BI Diramal Naikkan Bunga Acuan, Tapi Nggak Sekarang Kok

Kenaikan BI 7 Day Reverse Repo Rate pada 2022 memang hampir mustahil terhindarkan. Mau tidak mau, suka tidak suka, arah kebijakan moneter global memang akan cenderung ketat.
Seiring pemulihan ekonomi setelah hantaman pandemi virus corona (Coronavirus Disease-2019/Covid-19), permintaan meningkat pesat. Permintaan yang naik tajam belum bisa diimbangi oleh kecepatan produksi barang dan jasa. Hasilnya adalah inflasi meninggi.
Di Amerika Serikat (AS), inflasi Desember 2021 mencapai 7% year-on-year/yoy. Ini adalah rekor tertinggi sejak 1982.
Demi menjangkar ekspektasi inflasi, bank sentral AS (The Federal Reserve/The Fed) memang sudah saatnya menaikkan suku bunga. Tanpa 'rem' berupa suku bunga yang lebih tinggi, ekonomi akan melaju terlalu kencang, inflasi terus tinggi, sehingga menggerus daya beli dan penciptaan lapangan kerja.
Gubernur Fed Lael Brainard memberi sinyal era suku bunga dekat dengan 0% akan segera berakhir. "Kami akan berada dalam posisi untuk melakukan itu (menaikan suku bunga) segera setelah pembelian aset dihentikan," katanya.
"Perkiraan saya, kami akan memiliki kenaikan 25 basis poin (bps) pada Maret, kecuali ada perubahan dalam data," kata Presiden Fed Philadelphia Patrick Harker.

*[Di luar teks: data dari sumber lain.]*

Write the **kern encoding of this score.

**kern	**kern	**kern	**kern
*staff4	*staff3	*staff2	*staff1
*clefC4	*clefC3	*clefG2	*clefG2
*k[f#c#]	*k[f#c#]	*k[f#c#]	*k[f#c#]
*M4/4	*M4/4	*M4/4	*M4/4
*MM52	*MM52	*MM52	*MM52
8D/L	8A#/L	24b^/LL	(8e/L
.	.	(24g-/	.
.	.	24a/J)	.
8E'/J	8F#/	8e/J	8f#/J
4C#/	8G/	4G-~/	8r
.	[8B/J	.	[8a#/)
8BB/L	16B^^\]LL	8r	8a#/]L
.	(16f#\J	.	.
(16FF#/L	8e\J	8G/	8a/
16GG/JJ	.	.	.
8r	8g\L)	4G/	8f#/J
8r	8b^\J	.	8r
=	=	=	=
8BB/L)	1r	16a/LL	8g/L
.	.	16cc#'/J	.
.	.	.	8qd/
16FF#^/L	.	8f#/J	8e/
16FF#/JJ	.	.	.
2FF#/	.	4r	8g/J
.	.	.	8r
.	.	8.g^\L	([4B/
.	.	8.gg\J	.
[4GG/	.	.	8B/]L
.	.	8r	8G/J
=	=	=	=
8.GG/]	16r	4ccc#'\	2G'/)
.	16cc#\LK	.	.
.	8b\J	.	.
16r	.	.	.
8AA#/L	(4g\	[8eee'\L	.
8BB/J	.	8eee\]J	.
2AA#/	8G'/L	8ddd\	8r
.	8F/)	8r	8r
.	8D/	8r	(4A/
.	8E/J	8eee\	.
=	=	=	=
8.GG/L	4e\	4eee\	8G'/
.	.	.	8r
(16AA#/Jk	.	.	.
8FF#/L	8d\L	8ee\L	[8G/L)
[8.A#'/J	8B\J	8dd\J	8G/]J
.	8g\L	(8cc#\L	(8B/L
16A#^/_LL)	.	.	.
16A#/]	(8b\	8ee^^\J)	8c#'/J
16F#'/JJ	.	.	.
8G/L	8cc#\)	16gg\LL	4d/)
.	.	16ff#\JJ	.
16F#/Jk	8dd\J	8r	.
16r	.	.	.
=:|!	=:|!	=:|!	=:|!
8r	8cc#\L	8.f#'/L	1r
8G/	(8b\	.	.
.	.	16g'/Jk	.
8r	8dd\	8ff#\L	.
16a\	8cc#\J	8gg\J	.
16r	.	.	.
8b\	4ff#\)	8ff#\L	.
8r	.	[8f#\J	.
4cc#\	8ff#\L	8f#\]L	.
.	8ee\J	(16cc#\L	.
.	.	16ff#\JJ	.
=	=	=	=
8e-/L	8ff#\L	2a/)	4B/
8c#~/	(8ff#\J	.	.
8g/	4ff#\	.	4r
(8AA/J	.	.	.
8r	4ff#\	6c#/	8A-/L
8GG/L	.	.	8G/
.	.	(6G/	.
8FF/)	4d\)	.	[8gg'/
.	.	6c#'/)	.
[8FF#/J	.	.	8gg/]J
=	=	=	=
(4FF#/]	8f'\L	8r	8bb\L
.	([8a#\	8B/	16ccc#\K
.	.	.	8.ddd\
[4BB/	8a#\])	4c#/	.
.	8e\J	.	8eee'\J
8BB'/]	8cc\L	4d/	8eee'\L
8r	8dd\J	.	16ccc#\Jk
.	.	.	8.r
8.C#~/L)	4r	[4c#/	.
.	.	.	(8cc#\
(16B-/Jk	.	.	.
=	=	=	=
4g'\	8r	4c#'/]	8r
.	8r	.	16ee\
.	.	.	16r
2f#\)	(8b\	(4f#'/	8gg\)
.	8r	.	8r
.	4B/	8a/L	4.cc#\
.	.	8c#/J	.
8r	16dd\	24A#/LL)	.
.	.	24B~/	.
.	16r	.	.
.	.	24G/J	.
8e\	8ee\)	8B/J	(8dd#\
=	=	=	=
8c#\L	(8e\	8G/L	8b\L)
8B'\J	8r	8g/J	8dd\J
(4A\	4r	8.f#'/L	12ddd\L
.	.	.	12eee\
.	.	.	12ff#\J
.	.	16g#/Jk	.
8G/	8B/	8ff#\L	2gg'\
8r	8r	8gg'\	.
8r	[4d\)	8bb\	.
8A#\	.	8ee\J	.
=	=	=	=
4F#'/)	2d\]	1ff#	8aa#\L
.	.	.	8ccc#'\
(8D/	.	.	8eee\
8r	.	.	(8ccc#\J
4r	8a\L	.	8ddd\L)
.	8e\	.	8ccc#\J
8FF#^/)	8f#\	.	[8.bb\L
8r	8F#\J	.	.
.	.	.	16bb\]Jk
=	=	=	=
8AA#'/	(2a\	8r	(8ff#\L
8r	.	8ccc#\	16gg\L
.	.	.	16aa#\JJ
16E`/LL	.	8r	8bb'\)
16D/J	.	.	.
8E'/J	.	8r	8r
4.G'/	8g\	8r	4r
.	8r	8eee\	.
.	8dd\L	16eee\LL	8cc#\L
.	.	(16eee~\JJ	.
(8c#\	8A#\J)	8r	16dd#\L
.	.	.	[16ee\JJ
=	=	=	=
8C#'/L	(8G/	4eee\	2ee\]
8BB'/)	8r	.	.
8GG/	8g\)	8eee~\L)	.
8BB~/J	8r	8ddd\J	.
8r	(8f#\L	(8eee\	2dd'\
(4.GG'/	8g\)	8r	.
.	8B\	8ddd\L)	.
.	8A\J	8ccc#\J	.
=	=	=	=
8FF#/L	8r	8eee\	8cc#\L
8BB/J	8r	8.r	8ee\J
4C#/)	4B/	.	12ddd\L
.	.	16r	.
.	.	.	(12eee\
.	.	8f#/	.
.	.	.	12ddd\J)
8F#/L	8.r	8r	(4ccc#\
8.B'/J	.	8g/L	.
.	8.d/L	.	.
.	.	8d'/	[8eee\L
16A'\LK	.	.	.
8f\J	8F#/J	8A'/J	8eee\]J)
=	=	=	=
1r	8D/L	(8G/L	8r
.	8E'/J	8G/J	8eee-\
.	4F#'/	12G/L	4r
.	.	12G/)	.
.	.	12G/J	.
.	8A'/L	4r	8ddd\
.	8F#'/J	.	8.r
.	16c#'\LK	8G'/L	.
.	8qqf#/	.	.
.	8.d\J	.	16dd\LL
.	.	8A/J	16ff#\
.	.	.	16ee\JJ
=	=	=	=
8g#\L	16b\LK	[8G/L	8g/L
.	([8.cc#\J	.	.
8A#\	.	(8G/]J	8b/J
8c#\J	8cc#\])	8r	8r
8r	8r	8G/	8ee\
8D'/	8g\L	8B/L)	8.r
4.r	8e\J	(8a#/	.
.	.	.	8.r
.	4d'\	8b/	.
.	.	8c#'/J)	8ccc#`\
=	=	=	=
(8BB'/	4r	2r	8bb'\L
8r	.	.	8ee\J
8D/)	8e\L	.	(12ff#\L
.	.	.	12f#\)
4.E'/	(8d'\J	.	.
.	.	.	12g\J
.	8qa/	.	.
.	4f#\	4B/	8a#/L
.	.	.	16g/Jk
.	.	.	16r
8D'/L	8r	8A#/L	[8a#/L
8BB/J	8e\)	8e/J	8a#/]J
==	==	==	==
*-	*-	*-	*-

"Mengangkat (suku bunga) pada Maret, tampaknya hal yang cukup masuk akal," kata Presiden Fed San Francisco Mary Daly.
Pelaku pasar memperkirakan Ketua Jerome 'Jay' Powell dan kolega akan menaikkan suku bunga acuan sampai empat kali tahun ini. Mengutip CME FedWatch, kemungkinan Federal Funds Rate akan berada di 1-1,25% pada akhir 2022 adalah 33,1%. Paling tinggi di antara kemungkinan lainnya.
![]() |
Kenaikan suku bunga acuan akan ikut mendongkrak imbalan investasi aset-aset berbasis dolar AS, terutama instrumen berpendapatan tetap seperti obligasi.
Kemarin, imbal hasil (yield) obligasi pemerintah AS seri acuan tenor 10 tahun ditutup di 1,8753%. Ini adalah yang tertinggi sejak Desember 2019.
Perkembangan ini akan membuat arus modal mengalir deras ke pasar obligasi pemerintah AS. Akibatnya, aset-aset lain hanya kebagian remah rengginang. Ini membuat risiko tekanan terhadap rupiah meningkat.
Oleh karena itu, BI perlu bertindak. Untuk membuat Indonesia tetap atraktif di mata investor, imbalan investasi di Tanah Air harus kompetitif. Menaikkan suku bunga acuan adalah cara untuk menjaga agar Indonesia tetap 'seksi'.